This still leaves the banks holding bad debt, commercial property being the worst. 2,000 malls closed, Borders, Circut City,
Mark to Market is still missing, Banks are trying to recapitalize on commodies, oil, and played that till the economy started to stall.
Transfering the bad debt around does nothing.
There is still a yawning pit of debt, housing, credit cards, student loans, that are not sure bets at any time.
There is nothing around like the housing bubble, computers, the internet, and everyone has a phone.
The lack of manufacturing is the cause of declining wages, which stalls out the consumer economy, which was three quarters of the whole.
This is going to be the long term depression, creeping it's way up the job chain. Millions out of work going on five years, job creation going no where.
The war babies just starting to retire, a huge and long term demand on government, who did borrow all the cash from Social Security, and now have to make good on their IOUs.
While old debt can be reduced by inflation, future debt, Social Security, grows. The gross domestic product is no longer labor paying taxes and social security, it is multi nationals making income offshore, and keeping it there.
The only way is raise taxes from $3.5 to $5 Trillion, which is a 50% increase. That is going to take taxing all income, made anywhere, and social security on all personal income.
Reviving the economy is going to take more. With a declining base, increasing population, there are headwinds.
Deport illegals, stop legal, early retirement, build some new cities where people can work off their student loans, and start a life.

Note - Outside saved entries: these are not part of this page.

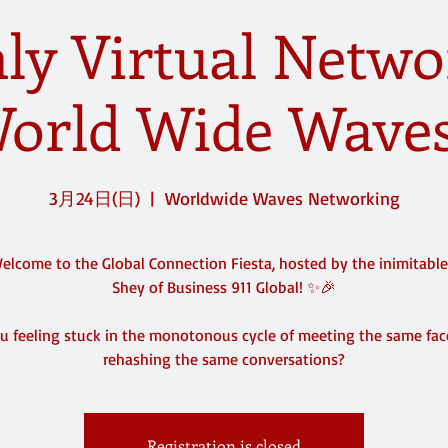
y Virtual Netwo
orld Wide Waves
3月24日(日)
  |  
Worldwide Waves Networking
lcome to the Global Connection Fiesta, hosted by the inimitabl
Shey of Business 911 Global! ✨🎉
u feeling stuck in the monotonous cycle of meeting the same fa
rehashing the same conversations?
Registration is closed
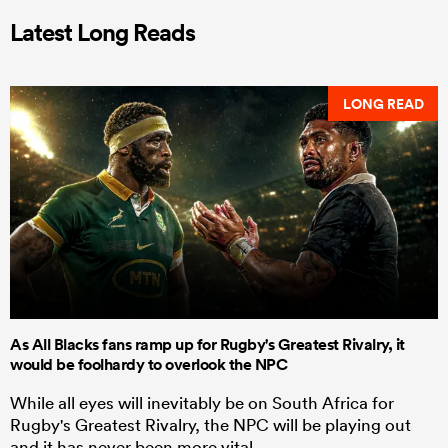
Latest Long Reads
LONG READ
As All Blacks fans ramp up for Rugby's Greatest Rivalry, it
would be foolhardy to overlook the NPC
While all eyes will inevitably be on South Africa for
Rugby's Greatest Rivalry, the NPC will be playing out
and it has never been more vital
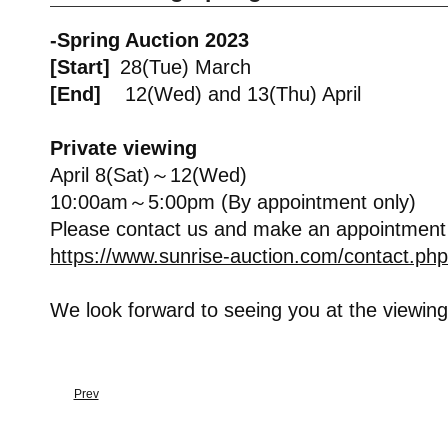
-Spring Auction 2023
[Start]
28(Tue) March
[End]
12(Wed) and 13(Thu) April
Private viewing
April 8(Sat)～12(Wed)
10:00am～5:00pm (By appointment only)
Please contact us and make an appointment
https://www.sunrise-auction.com/contact.php
We look forward to seeing you at the viewing
Prev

The cities of the future will be walking, biking, public transportation, with a low energy use per person, and secure supplies of water, local food, as part of the plan. Sewer and garbage recycled into local production. Go for off grid, Place limits on how many people can move there, to assure a high quality of life.
The recent baby bust will help, in time, we need to plan for five million just out of college, a year, and 45 million retired baby boomers. Take that out of the rest, and figure out how to shrink older cities, there was some real ugly built since WWII, tear it down, refit city centers, make it livable.
It is going to get hotter, sea level will rise, the other models are Africa and Bangladesh.
The ever growing economy model has failed, the other choice is the ever declining population, more education and a shorter working life, or a decent into hell.
The choice is clear, life gets better, or worse.